'''

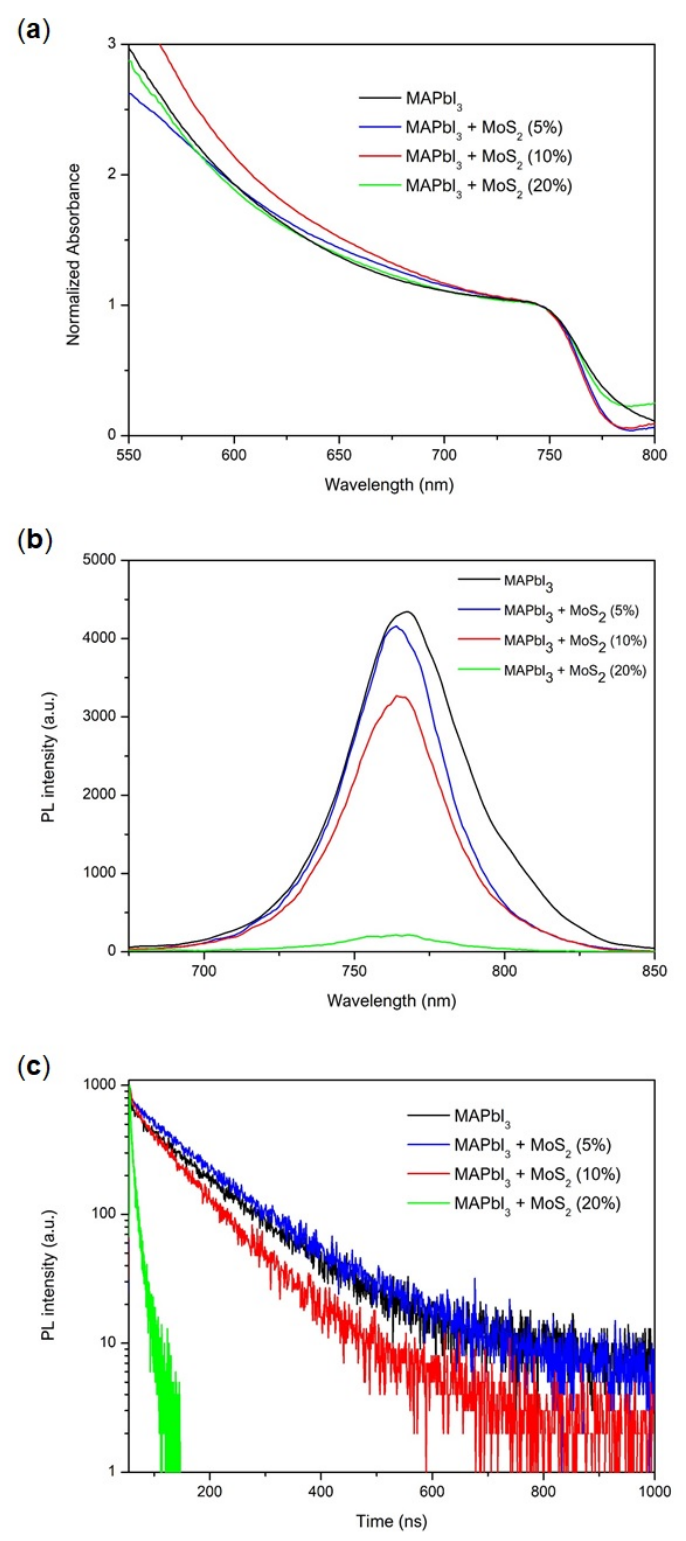
Figure 7. ( a ) UV-Vis, ( b ) steady-state photoluminescence (PL) and ( c ) time-resolved photolumines- cence (TRPL) spectra of the MAPbI 3 perovskite films, with and without MoS 2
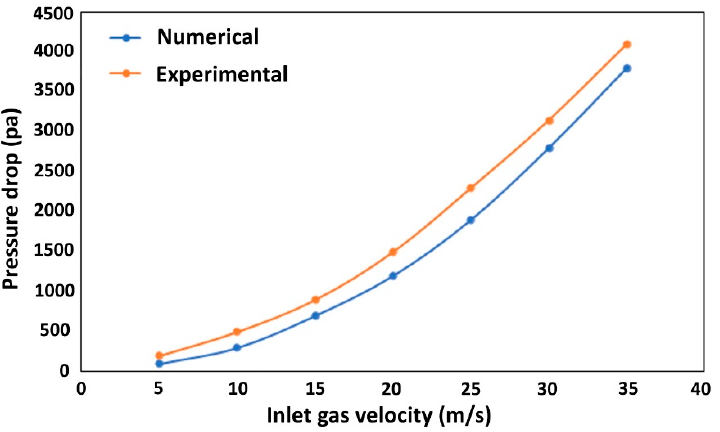
Figure 8. The influence of the inlet velocities on the pressure drop in the cyclone [20].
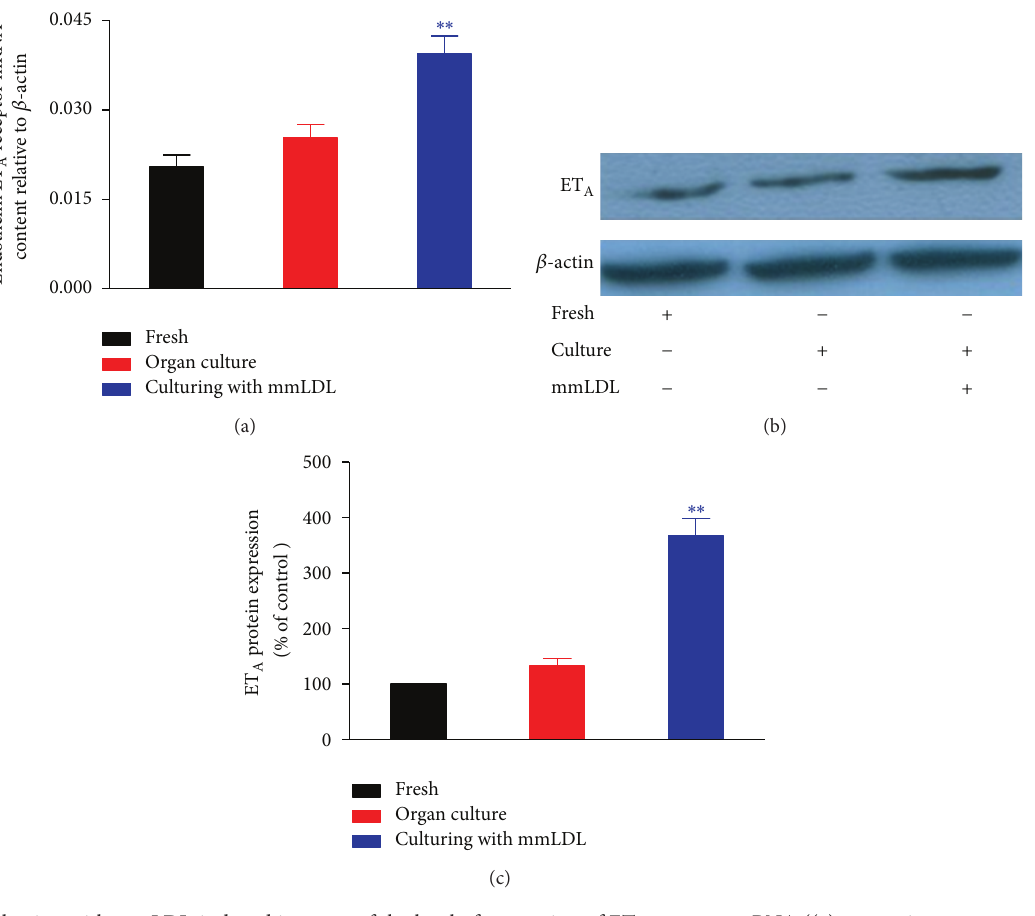
Figure 2: Culturing with mmLDL-induced increase of the level of expression of ET A receptor mRNA ((a) 𝑛 = 5 -6 coronary arteries, from that number of animals) and protein ((b and c) 𝑛 = 4 samples, each sample being a pool of 4 coronary arteries). The data are presented as the mean ± SEM. ∗∗ 𝑃 < 0.01 versus organ culture.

'''

* _What you have to do_
Restate the whole of the material word for word without the pictures.

* _Written answer_
Figure 7. ( a ) UV-Vis, ( b ) steady-state photoluminescence (PL) and ( c ) time-resolved photolumines- cence (TRPL) spectra of the MAPbI 3 perovskite films, with and without MoS 2
Figure 8. The influence of the inlet velocities on the pressure drop in the cyclone [20].
Figure 2: Culturing with mmLDL-induced increase of the level of expression of ET A receptor mRNA ((a) 𝑛 = 5 -6 coronary arteries, from that number of animals) and protein ((b and c) 𝑛 = 4 samples, each sample being a pool of 4 coronary arteries). The data are presented as the mean ± SEM. ∗∗ 𝑃 < 0.01 versus organ culture.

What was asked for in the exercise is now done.